Attendance and basic etiquette

Students are required to attend, follow, and actively participate in all lectures and discussions. All lectures, discussions, and exams start at the stated time. Avoid being late coming to class, as this is very disruptive. Students are requested to refrain from using electronic devices (laptops, cell phones, music players, etc.) during lectures, exams, and discussions. If, for some compelling reason, you need to be on call, be sure to put your cell phone in silent mode, and excuse yourself from the class if you need to take a call. Analogously, when coming to see the instructor or the TA, please turn your cell phone off.

In class examinations

Exams should test your understanding, not your memorization, of the material. Hence, you can use your textbook and your class notes during in-class exams. However, you must check with the instructor before consulting any additional references. No laptops, iPods, cell phones, pagers, or similar devices can be used during the duration of the exam. You must do at least somewhat well in these in-class exams in order to pass the course.

Make-up policy

No quiz make-ups. No midterm make-ups per se, but if for some good reason (e.g., illness), you can't take the midterm on the official date, your final will be comprehensive. You need advance permission from the instructor for this (i.e., prior to the midterm).

Academic Integrity

Academic integrity will be strictly enforced. Any violation or suspected violation of academic integrity will be dealt with according to the UCR discipline procedure. An excellent, detailed guide to what constitutes academic dishonesty and the procedure in case of academic integrity violations is available here.
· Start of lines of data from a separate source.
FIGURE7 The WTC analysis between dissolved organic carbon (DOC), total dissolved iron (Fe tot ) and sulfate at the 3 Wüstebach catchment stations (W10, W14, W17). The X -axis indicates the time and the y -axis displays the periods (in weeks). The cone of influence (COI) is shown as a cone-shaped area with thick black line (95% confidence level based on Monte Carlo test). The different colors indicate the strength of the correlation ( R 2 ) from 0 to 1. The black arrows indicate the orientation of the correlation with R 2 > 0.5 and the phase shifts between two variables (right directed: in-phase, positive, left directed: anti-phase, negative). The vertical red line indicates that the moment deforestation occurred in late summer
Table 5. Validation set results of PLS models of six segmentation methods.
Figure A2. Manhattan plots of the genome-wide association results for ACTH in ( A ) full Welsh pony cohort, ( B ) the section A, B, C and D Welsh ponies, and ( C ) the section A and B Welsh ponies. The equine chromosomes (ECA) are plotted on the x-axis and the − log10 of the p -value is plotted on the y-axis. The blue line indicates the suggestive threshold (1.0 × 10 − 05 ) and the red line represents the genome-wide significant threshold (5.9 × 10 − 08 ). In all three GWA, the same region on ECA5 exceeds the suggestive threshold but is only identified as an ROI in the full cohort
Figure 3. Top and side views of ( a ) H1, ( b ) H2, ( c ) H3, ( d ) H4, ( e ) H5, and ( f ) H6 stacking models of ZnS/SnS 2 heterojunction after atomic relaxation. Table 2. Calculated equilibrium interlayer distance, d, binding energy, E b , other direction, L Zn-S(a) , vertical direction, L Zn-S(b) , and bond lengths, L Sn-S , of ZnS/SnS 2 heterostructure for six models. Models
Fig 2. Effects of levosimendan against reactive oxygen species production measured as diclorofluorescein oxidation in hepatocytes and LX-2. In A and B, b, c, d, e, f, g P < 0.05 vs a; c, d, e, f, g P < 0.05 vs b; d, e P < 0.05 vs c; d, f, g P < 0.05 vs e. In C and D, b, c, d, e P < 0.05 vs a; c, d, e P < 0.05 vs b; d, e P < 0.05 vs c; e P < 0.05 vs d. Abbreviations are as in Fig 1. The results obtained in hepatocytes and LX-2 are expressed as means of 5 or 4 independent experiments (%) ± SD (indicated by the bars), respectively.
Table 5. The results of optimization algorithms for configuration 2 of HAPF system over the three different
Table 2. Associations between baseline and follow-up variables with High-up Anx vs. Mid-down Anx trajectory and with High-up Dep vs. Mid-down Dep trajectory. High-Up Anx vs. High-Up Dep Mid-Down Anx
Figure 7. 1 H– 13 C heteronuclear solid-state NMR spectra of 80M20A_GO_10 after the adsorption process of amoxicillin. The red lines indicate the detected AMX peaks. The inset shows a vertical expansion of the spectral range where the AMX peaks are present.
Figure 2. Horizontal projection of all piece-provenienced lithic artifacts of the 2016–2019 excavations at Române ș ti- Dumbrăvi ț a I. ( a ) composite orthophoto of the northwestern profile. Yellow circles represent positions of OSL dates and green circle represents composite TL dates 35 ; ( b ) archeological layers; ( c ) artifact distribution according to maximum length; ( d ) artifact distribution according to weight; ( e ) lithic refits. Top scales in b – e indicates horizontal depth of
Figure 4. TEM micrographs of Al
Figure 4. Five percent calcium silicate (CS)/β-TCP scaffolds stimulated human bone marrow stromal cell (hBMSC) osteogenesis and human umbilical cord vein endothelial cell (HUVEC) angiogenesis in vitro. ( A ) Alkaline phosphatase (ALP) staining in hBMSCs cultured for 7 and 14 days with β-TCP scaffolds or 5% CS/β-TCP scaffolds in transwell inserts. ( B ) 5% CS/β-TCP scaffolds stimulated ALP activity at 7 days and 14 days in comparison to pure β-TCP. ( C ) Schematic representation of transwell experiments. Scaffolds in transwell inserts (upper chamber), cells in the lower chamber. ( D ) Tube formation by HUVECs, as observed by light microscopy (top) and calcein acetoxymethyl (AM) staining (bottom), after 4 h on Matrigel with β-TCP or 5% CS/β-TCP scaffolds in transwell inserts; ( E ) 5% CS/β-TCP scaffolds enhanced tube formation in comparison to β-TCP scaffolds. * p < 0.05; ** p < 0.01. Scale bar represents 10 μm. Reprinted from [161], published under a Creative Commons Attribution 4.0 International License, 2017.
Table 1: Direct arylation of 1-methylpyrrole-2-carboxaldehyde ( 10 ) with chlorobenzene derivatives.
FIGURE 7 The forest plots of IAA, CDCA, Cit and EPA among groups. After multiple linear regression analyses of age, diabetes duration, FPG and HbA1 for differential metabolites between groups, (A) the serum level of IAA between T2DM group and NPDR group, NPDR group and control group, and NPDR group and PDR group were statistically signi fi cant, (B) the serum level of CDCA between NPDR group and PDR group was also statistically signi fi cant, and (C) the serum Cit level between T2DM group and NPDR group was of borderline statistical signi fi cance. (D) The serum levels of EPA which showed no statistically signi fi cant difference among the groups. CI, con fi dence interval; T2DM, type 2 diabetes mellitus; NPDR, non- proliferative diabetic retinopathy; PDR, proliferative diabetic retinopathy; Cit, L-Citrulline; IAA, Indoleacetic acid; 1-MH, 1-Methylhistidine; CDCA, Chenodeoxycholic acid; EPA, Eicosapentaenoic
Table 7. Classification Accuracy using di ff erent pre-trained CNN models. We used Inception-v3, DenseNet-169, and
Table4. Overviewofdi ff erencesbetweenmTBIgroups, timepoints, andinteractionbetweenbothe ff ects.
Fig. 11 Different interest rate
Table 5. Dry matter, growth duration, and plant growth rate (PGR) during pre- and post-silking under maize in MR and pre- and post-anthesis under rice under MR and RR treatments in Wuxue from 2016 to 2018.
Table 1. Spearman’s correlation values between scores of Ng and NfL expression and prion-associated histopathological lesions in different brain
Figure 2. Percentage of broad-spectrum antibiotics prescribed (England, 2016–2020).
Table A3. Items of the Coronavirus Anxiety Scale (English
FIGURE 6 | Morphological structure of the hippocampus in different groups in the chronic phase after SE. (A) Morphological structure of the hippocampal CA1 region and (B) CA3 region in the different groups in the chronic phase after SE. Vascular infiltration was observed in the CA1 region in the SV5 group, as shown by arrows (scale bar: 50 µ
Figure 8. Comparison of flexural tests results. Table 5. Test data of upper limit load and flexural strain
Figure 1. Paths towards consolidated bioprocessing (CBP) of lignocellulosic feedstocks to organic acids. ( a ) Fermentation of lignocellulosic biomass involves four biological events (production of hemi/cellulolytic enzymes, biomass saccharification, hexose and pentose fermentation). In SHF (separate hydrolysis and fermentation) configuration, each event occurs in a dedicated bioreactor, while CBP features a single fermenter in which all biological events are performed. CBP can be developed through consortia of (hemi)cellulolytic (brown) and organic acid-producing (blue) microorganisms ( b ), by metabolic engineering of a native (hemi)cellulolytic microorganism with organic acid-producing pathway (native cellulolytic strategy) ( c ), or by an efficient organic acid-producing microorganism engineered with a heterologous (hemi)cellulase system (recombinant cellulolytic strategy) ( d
What constitutes academic dishonesty?

In short: acts including but not limited to, cheating, fabrication, plagiarism, unauthorized collaboration, or facilitating any of the above.

What are the penalties and sanctions for academic dishonesty?

In short: if a student is found guilty of academic dishonesty, penalties range from receiving an F for the class and adding a record of violation to the student's file, up to dismissal from the University, depending on the severity of the infraction and the number of prior violations of the integrity code.

Ignorance is no excuse.

The above information is not designed to threaten or intimidate the student. Rather, it is presented to inform the individual of the consequences. The important thing to remember is that if there is any doubt in one's mind that an act is in violation of academic integrity guidelines, then the prudent response would be not to do the act. It is a simplistic approach, to be sure, but one that will benefit both the student and the university community as a whole.

Slides used in this course are based on material provided by the textbook authors.